__Excerpted text__:

3. The application is directed against Sweden. The respondent
Government were represented by their Acting Agent, Ms. Eva Jagander of
the Ministry for Foreign Affairs.
4. The case concerns the proceedings in a dispute between the
applicant and an insurance fund. The applicant considers that the
dispute was not determined within a reasonable time and that he did not
get a "public hearing". He invokes Article 6 para. 1 of the Convention.
B. The proceedings
5. The application was introduced on 2 September 1992 and registered
on 10 February 1993.
6. On 5 July 1994 the Commission (Second Chamber) decided to give
notice of the application to the respondent Government and to invite
the parties to submit written observations on its admissibility and
merits.
7. The Government's observations were submitted on 3 October 1994.
The applicant's observations in reply were submitted on
20 November 1994.
8. On 7 September 1995 the Commission declared the application
admissible.
9. The text of the Commission's decision on admissibility was sent
to the parties on 14 September 1995 and they were invited to submit
further observations on the merits as they wished. The Government
informed the Commission on 24 October 1995 that they would not avail
themselves of the opportunity to submit any further evidence or
observations in the case. The applicant submitted certain evidence on
24 October 1995.
10. After declaring the case admissible, the Commission, acting in
accordance with Article 28 para. 1 (b) of the Convention, also placed
itself at the disposal of the parties with a view to securing a
friendly settlement. In the light of the parties' reactions, the
Commission now finds that there is no basis on which such a settlement
can be effected.

__What the exercise asks__: Edit the passage of the Commission proceedings excerpt starting with "10. After declaring" and going on through "can be effected.", writing it out again with "friendly settlement" changed to "amicable settlement". The listing is drawn from a separate source unrelated to the Commission proceedings excerpt.

__Exercise data__:
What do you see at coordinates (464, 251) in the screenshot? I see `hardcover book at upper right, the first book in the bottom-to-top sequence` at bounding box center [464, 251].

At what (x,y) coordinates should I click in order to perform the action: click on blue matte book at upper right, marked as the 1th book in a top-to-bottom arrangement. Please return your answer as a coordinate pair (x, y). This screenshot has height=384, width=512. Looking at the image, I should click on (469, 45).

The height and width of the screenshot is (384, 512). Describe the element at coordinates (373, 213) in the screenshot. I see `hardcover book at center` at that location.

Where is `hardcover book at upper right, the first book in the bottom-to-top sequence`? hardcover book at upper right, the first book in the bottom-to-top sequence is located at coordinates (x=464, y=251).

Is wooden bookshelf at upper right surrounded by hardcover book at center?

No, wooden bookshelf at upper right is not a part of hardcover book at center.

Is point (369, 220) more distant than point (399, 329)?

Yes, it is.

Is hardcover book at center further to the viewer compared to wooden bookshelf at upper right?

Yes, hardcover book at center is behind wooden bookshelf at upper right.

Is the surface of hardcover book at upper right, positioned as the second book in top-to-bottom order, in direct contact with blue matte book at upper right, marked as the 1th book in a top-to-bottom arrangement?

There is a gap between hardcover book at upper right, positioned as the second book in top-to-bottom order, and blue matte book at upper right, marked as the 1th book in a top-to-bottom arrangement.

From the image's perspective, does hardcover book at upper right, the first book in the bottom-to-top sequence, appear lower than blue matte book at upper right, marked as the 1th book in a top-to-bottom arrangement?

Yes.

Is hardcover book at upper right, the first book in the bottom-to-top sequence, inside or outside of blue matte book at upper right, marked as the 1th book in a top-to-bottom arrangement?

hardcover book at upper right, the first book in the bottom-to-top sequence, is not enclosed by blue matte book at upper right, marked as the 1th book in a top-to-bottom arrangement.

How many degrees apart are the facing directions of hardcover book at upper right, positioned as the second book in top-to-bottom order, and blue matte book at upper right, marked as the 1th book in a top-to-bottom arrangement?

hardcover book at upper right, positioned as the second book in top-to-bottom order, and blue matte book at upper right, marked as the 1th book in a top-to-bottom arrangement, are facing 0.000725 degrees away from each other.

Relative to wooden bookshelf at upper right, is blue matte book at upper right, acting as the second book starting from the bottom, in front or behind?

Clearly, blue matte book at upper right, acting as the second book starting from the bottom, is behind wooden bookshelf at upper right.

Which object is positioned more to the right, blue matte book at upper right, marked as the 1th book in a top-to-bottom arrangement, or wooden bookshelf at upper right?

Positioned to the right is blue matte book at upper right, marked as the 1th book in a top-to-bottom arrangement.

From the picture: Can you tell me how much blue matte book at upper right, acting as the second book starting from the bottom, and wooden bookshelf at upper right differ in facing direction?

__Written answer__:
10. After declaring the case admissible, the Commission, acting in
accordance with Article 28 para. 1 (b) of the Convention, also placed
itself at the disposal of the parties with a view to securing a
amicable settlement. In the light of the parties' reactions, the
Commission now finds that there is no basis on which such a settlement
can be effected.